● BAGIAN DOKUMEN:
○ ○ ○ ○
BANDARLAMPUNG-Pelantikan dan Rapat Kerja Daerah (Rakerda) Pengurus Jaringan Media Siber Indonesia (JMSI) Provinsi Lampung yang semula dijadwalkan pada 4–5 April 2026 resmi diundur menjadi 10–11 April 2026. Keputusan ini disampaikan dalam rapat persiapan yang dihadiri pengurus JMSI Lampung, Rabu (2/4/2026).
Ketua JMSI Lampung, Ahmad Novriwan, menjelaskan salah satu alasan perubahan jadwal terkait situasi internal dan kesiapan seluruh pengurus. Ia juga menegaskan pentingnya semangat organisasi yang profesional dan tidak membawa masalah internal ke ranah publik.
“Semangat ber-JMSI harus terus ditingkatkan. Segala persoalan internal, apalagi yang menyangkut keuangan, jangan dibawa ke media sosial atau Facebook. Dalam kadar tertentu masih dimaklumi, saya khawatir kena UU ITE, kasian,” ujar Ahmad Novriwan seperti dilansir dialeksa.com.
Rapat tersebut juga mencatat adanya pengunduran diri Ketua Panitia Pelaksana Pelantikan Pengurus JMSI Lampung, Junaidi Ismail, karena urusan administrasi file S2 yang mendesak. Sebagai pengganti Ketua Pelaksana sementara, ditunjuk Anton Kurniawan untuk memastikan kelancaran persiapan pelantikan dan Rakerda.
○ ○ ○ ○
● CUPLIKAN DATA:
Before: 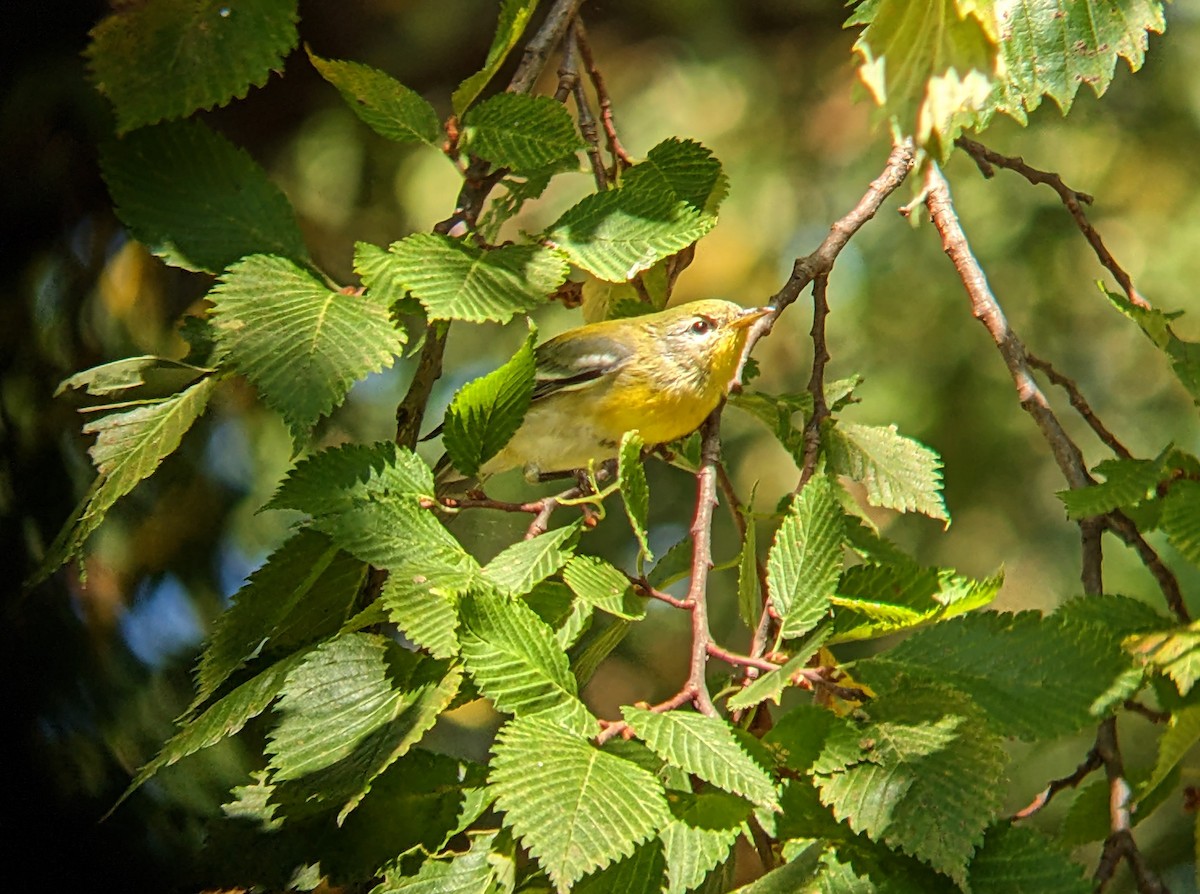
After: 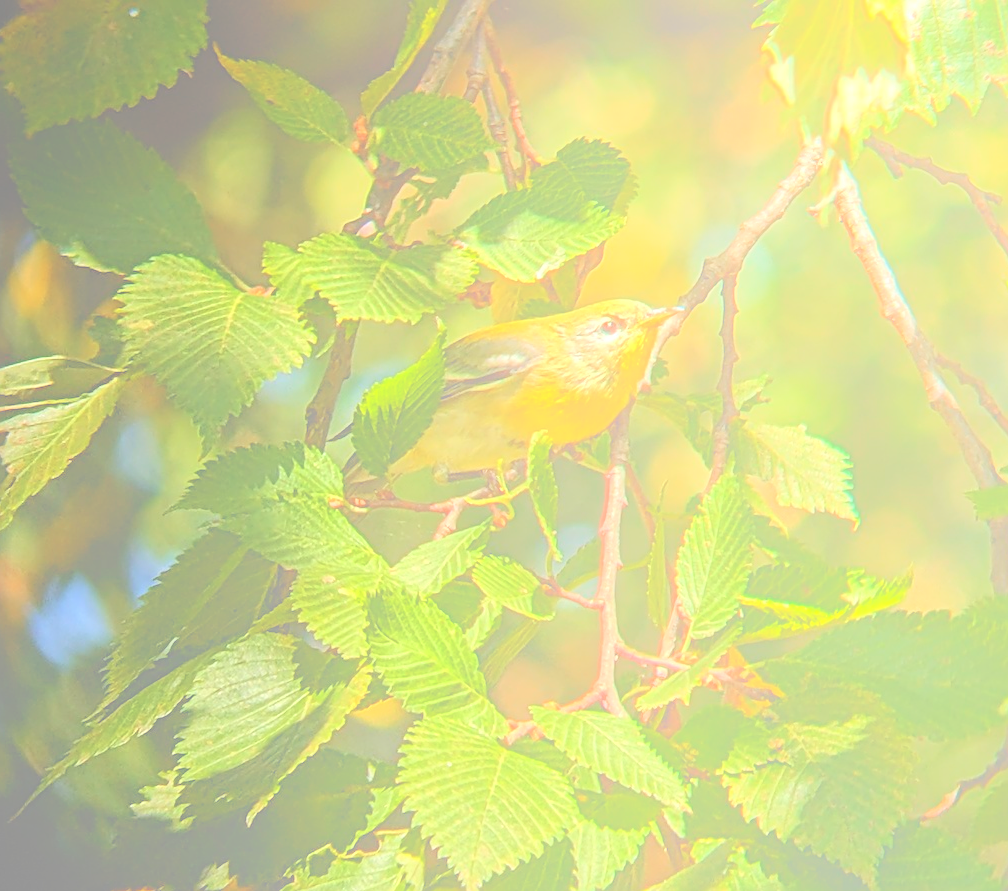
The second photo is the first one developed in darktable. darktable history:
○ ○ ○ ○
● DAFTAR TUGAS:
a: Jawablah pertanyaan berikut berdasarkan berita pelantikan JMSI Lampung.
(i) Pada tanggal berapa pelantikan dan Rakerda semula dijadwalkan?
(ii) Siapa Ketua JMSI Lampung?
(iii) Siapa yang ditunjuk sebagai Ketua Pelaksana sementara?
b: Terjemahkan kalimat dari berita pelantikan JMSI Lampung berikut ke dalam bahasa Inggris: "Sebagai pengganti Ketua Pelaksana sementara, ditunjuk Anton Kurniawan untuk memastikan kelancaran persiapan pelantikan dan Rakerda."
c: Teruskan berita pelantikan JMSI Lampung mulai dari kalimat terakhir yang tercantum.
Daftar di atas merupakan bahan tersendiri yang terpisah dari berita pelantikan JMSI Lampung.

● HASIL TIAP TUGAS:
a:
(i) 4–5 April 2026
(ii) Ahmad Novriwan
(iii) Anton Kurniawan

b: Anton Kurniawan was appointed as the interim replacement Executive Chair to ensure smooth preparations for the inauguration and the Rakerda.

c:
Selain itu, Ketua JMSI Lampung menyampaikan agenda keberangkatan delegasi JMSI Lampung ke China sebagai bagian dari program pengembangan jaringan dan peningkatan kapasitas anggota, yang menjadi salah satu fokus kegiatan JMSI ke depan.
Ahmad Novriwan menekankan bahwa pengurus baru diharapkan mampu menguatkan peran JMSI Lampung sebagai organisasi media siber yang profesional, inovatif, dan mampu menjadi mitra strategis pemerintah maupun sektor swasta dalam pengembangan ekosistem media digital di Lampung.
“Pelantikan yang akan datang bukan sekadar seremoni, tetapi momentum untuk menegaskan komitmen seluruh pengurus menjaga integritas, profesionalisme, dan semangat kebersamaan. Insyaallah kita akan mencoba menawarkan aplikasi agregator news sebagai lawan dari Google news, juga satu aplikasi lain guna ikut serta hemat BBM ditengah konflik perang saat ini,”pungkasnya.